Full implementation of the Affordable Care Act — with tens of millions of added people covered by healthcare policies — will have substantial impact on property/casualty insurers and their policyholders. Some of the effects, including coverage, regulatory and legislative changes, will be positive for insurers. Other unintended consequences could hurt.
Four years after passage, there’s no consensus on the net effect of Obamacare, said a panel of experts from yesterday’s ACE claims conference in Washington, D.C. Yet, there was agreement that insurers and state regulators must prepare for upcoming changes, including a likely uptick in medical fraud.
Among the interesting observations made by panelists:
• Gamesmanship involving provider upcoding will accelerate, and unfortunately property/casualty insurers usually do not respond quickly enough to detect and counter these schemes, says Dr. Rick Wakefield of International Health Consultants. State insurance regulators should give insurers more flexibility to respond quicker to upcoding schemes, he said.
• With Obamacare squeezing some medical disciplines, providers likely will turn to property/casualty insurers to make up the difference, Dr. Wakefield also predicts.
• With universal healthcare, a major reason for keeping no-fault automobile coverage is fading, says Peter Foley, vp of claims administration for the American Insurance Association. No-fault was enacted in many states because low-income drivers lacked healthcare coverage. With Obamacare, no-fault is not as necessary as it once was.Lawmakers and policyholders may be apt to dump no-fault and its added fraud costs.
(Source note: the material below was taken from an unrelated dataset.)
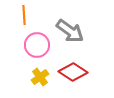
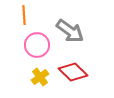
red diamond: rotated 12 degrees clockwise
• The collateral-source rule, which prohibits admitting evidence that plaintiffs have received compensation from some source other than the damages sought against the defendant, could encourage “double dipping” where medical providers get compensated from healthcare policies and from auto or comp insurers, says Kevin Hilyard, claims vp for Nationwide.
• The Affordable Care Act includes 39 anti-fraud provisions that have helped the federal government recoup $8 for every $1 spent in combating fraud, says Marc Smolonsky, a former senior official with Health & Human Services. Yet the added resources aren’t nearly enough to counter the potential increase in fraud. The planned data-sharing project between private insurers and the federal government to detect medical fraud may be in jeopardy because of lack of funding, Smolonsky added.
• Lastly, there was concern that some states may no longer require businesses to buy workers compensation insurance since most workers now will be covered for illnesses and injuries under Obamacare. Some dishonest employers already are demanding that their workers claim injuries under health policies.
Changes are afoot, and it would serve insurers and the fraud-fighting community to be well-prepared as the impact of the Affordable Care Act becomes clearer.